▶
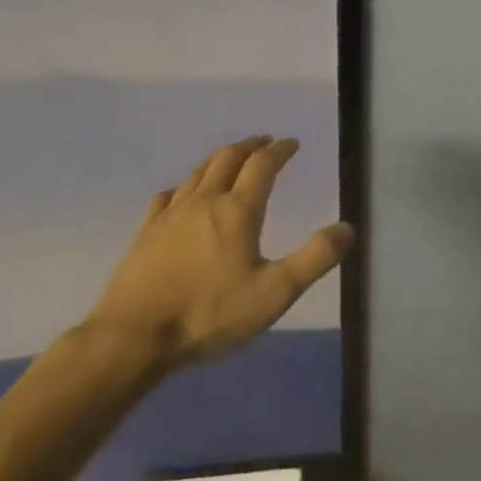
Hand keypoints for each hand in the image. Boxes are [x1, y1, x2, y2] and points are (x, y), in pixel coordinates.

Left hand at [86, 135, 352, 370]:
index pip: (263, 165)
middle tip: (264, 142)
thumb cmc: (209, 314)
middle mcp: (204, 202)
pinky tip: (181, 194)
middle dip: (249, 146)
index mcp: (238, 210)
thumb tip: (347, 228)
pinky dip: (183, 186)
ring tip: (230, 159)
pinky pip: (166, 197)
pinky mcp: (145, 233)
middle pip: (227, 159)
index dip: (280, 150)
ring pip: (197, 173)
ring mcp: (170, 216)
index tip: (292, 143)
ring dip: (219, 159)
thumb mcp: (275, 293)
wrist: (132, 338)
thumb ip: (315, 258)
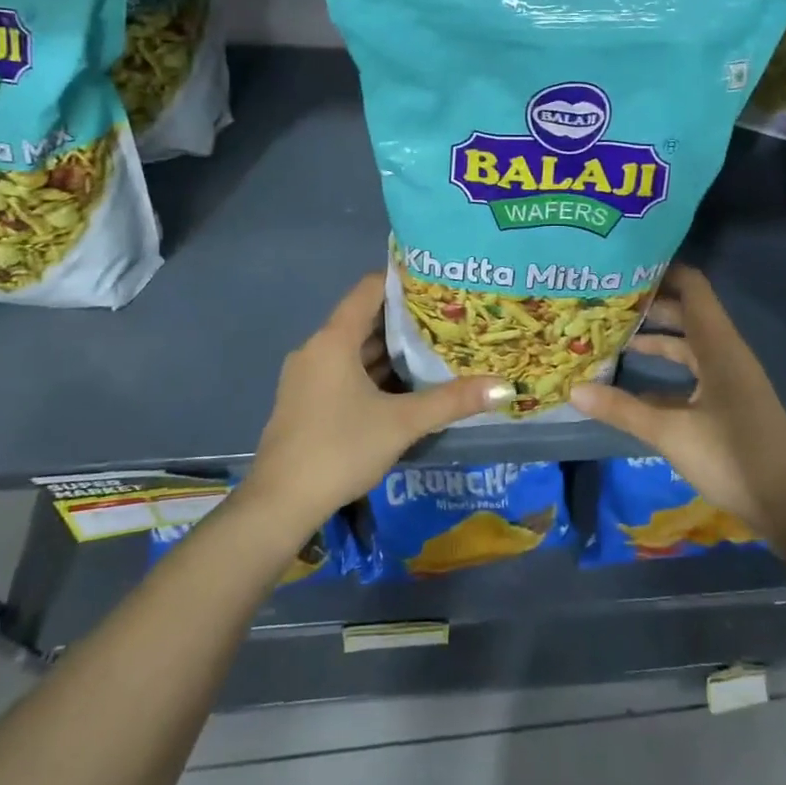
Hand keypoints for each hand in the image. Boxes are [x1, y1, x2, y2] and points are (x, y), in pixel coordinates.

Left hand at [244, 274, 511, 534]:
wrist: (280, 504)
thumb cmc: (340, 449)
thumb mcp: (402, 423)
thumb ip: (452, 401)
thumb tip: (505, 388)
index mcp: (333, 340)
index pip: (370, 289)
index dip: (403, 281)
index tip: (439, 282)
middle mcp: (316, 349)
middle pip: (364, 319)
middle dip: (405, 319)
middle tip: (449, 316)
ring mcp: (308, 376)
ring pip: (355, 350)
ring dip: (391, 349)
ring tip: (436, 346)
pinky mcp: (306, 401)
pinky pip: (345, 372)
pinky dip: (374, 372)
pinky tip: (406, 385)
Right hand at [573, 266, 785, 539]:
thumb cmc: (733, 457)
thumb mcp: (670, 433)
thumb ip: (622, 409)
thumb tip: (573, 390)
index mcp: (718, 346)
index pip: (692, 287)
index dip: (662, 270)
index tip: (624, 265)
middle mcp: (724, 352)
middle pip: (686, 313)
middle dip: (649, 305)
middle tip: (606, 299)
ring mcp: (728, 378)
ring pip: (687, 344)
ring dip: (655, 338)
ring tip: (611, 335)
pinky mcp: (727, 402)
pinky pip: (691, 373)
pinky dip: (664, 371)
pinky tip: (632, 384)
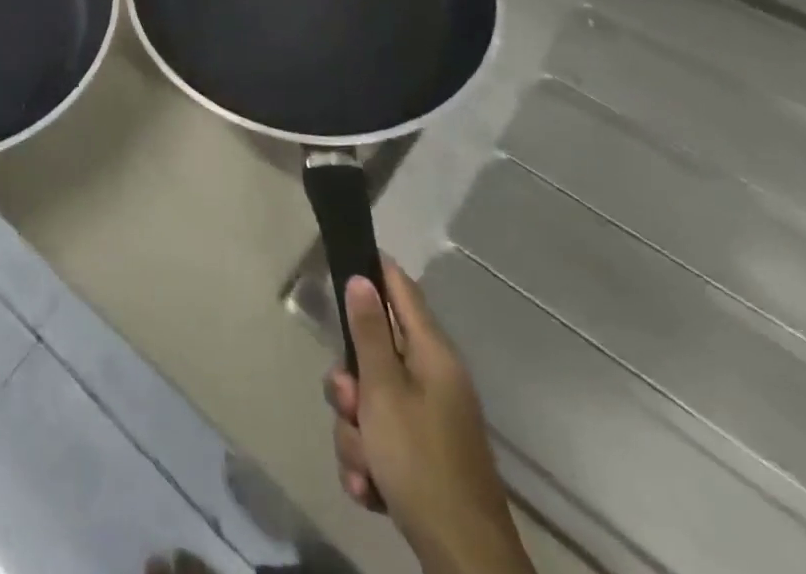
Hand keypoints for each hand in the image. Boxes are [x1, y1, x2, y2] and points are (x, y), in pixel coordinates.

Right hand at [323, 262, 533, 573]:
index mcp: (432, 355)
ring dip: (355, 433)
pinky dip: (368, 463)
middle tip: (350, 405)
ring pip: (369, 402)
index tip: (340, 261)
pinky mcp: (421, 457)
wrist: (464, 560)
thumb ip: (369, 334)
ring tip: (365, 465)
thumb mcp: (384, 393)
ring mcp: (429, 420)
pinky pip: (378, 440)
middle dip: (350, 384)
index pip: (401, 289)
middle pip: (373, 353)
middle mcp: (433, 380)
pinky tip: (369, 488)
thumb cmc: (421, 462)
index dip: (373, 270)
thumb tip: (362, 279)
◀
▶
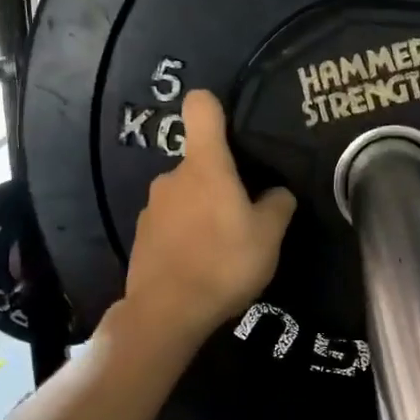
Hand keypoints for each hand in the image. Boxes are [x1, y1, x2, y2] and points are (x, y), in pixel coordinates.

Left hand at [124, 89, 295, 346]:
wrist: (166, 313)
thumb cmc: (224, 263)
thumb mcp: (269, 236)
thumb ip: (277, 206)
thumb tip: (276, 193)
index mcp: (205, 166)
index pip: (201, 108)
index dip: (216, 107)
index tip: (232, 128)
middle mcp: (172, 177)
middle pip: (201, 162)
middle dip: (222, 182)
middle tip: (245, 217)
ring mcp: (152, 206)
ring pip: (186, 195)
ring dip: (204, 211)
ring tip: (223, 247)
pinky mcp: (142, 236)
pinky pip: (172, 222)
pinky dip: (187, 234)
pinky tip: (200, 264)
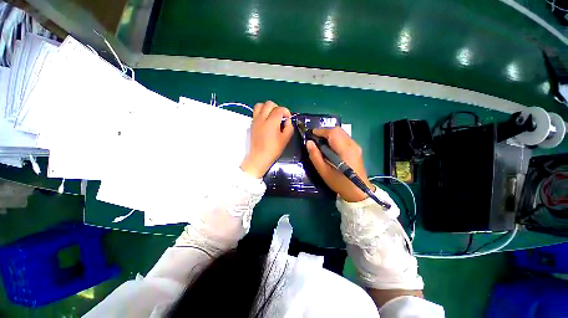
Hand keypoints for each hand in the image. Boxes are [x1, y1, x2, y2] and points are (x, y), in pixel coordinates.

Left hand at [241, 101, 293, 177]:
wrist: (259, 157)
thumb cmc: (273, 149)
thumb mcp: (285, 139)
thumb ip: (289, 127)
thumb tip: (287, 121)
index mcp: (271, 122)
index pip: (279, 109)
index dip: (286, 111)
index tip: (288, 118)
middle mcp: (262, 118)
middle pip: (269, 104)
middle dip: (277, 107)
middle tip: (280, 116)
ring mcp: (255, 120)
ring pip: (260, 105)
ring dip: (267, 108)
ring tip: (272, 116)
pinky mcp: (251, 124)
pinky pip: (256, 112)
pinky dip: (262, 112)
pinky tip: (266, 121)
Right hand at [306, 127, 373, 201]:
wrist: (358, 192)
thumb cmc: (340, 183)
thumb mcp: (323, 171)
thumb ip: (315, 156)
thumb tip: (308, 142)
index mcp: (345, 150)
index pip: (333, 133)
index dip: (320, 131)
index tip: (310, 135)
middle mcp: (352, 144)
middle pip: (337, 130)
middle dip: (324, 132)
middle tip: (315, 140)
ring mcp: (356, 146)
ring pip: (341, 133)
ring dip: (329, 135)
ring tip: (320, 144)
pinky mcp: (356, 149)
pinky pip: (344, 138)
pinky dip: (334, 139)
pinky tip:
◀
Beginning with the line above that contains "pinky dip: (374, 372)", copy each line exactly up to and including the line that contains "middle dip: (649, 305)", and go no further.

Answer to this task:
pinky dip: (374, 372)
pinky tip: (406, 385)
Right hand at [573, 266, 785, 539]:
thumb cmc: (733, 457)
thumb mcp: (670, 433)
thumb ip: (622, 409)
thumb tip: (573, 390)
index mcp: (718, 346)
index pip: (692, 287)
index dip: (662, 270)
index tip: (624, 265)
middle mcp: (724, 352)
middle pip: (686, 313)
middle dip: (649, 305)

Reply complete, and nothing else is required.